**TASK TO CARRY OUT**
What lines in the records below include the word "importante"? Return each one.

Extracted records
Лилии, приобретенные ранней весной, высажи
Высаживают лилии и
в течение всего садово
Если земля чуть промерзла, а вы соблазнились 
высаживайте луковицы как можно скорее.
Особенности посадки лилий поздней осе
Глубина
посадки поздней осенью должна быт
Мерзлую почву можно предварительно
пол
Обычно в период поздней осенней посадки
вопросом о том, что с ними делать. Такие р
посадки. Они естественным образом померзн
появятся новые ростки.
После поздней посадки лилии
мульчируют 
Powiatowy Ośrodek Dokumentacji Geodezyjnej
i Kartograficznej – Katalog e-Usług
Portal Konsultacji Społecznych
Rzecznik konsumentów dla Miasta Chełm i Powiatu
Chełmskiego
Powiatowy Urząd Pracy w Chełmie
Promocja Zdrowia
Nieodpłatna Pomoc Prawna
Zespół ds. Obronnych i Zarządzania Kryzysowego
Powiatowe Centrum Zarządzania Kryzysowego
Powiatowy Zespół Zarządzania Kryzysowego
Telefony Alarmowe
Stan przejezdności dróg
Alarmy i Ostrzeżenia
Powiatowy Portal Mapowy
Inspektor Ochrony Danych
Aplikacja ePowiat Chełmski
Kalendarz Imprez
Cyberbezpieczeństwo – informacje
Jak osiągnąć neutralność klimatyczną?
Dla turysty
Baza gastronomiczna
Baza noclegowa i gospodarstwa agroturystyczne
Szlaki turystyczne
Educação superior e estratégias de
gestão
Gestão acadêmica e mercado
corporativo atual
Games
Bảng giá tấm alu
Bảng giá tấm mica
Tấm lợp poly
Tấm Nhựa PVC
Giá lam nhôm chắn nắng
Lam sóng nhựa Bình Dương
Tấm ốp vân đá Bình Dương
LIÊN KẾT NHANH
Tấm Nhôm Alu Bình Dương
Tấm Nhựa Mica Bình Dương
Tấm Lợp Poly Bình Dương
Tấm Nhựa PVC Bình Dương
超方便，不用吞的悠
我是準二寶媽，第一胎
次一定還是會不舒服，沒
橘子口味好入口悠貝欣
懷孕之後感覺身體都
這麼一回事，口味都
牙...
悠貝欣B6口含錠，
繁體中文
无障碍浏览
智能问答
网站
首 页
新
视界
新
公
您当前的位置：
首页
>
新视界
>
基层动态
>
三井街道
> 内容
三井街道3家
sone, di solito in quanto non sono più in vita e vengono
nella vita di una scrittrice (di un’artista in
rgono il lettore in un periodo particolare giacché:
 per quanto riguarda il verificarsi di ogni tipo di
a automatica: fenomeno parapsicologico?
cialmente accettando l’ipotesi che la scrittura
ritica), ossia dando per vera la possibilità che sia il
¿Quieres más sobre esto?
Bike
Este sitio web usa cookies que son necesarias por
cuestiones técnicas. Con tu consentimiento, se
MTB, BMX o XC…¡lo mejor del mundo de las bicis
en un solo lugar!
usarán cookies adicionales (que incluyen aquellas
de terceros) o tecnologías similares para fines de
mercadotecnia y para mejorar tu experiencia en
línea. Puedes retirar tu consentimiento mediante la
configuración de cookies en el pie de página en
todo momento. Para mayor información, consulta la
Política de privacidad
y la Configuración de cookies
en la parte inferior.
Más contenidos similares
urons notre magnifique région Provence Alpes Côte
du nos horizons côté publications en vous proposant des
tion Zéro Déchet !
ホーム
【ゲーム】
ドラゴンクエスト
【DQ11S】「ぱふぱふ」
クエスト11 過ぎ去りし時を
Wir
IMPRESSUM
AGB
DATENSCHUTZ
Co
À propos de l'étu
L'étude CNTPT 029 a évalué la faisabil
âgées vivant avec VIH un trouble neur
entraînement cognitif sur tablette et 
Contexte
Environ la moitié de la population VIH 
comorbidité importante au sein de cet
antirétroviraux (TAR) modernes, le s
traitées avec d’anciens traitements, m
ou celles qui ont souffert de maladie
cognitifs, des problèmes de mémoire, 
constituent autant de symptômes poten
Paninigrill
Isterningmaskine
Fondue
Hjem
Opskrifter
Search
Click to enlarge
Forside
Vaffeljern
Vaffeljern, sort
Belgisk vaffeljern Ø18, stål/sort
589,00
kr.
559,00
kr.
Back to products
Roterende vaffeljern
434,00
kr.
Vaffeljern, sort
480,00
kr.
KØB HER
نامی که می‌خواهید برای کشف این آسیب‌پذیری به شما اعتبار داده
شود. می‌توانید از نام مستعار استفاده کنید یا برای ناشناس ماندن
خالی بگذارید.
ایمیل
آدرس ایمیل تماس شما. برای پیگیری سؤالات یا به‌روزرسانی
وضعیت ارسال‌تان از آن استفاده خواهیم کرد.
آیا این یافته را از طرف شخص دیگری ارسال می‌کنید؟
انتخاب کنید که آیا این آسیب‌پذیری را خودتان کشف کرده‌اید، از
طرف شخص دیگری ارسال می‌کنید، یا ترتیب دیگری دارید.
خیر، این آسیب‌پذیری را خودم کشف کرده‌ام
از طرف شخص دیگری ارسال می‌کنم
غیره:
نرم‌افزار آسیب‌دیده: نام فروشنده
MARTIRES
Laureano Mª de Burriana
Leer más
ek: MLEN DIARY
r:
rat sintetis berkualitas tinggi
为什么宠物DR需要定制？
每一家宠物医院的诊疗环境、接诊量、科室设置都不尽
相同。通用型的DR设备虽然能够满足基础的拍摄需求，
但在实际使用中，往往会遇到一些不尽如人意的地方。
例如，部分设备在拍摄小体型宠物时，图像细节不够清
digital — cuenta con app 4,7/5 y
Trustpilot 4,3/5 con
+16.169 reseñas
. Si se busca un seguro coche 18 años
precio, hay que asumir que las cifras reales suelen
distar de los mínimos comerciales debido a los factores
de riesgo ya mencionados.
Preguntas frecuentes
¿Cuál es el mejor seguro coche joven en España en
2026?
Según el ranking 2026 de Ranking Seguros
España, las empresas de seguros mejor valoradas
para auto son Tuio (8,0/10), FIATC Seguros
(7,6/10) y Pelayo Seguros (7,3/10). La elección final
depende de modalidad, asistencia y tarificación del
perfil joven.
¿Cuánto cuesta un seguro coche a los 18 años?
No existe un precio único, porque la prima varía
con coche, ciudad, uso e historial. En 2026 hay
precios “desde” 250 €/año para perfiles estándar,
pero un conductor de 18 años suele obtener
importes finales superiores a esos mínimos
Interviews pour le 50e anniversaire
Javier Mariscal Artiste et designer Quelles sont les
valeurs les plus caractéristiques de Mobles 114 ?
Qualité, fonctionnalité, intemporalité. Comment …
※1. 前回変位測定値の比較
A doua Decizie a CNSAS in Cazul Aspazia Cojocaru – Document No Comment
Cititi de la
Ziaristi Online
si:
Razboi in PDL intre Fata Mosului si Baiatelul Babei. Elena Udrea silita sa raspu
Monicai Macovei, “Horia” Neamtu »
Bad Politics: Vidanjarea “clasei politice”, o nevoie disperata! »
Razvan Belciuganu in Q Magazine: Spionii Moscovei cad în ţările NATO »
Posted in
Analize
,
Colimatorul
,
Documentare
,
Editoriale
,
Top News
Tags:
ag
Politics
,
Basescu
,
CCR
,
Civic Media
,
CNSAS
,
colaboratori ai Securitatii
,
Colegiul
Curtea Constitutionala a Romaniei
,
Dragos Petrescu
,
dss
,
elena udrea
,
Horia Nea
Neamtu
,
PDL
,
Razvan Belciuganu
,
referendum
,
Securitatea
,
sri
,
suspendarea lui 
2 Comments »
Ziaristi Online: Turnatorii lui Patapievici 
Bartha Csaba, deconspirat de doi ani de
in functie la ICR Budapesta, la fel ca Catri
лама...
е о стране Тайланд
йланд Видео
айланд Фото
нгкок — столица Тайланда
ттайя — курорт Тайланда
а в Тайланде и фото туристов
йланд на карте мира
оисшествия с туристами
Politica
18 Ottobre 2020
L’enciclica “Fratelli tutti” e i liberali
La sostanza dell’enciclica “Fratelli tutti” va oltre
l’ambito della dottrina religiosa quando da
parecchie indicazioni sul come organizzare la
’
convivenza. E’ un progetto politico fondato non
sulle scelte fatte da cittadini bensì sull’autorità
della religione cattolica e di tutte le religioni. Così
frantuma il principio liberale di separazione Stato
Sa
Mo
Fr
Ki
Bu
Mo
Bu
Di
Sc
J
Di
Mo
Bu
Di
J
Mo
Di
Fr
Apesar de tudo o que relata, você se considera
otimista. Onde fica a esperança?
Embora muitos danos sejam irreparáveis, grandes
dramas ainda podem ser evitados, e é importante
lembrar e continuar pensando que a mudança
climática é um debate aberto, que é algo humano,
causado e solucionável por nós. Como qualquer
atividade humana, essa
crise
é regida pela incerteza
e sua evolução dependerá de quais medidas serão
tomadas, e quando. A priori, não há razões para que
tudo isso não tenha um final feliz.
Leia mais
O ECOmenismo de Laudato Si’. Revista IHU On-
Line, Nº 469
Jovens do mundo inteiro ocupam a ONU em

**ANSWER TO THE PROBLEM**
comorbidité importante au sein de cet
dramas ainda podem ser evitados, e é importante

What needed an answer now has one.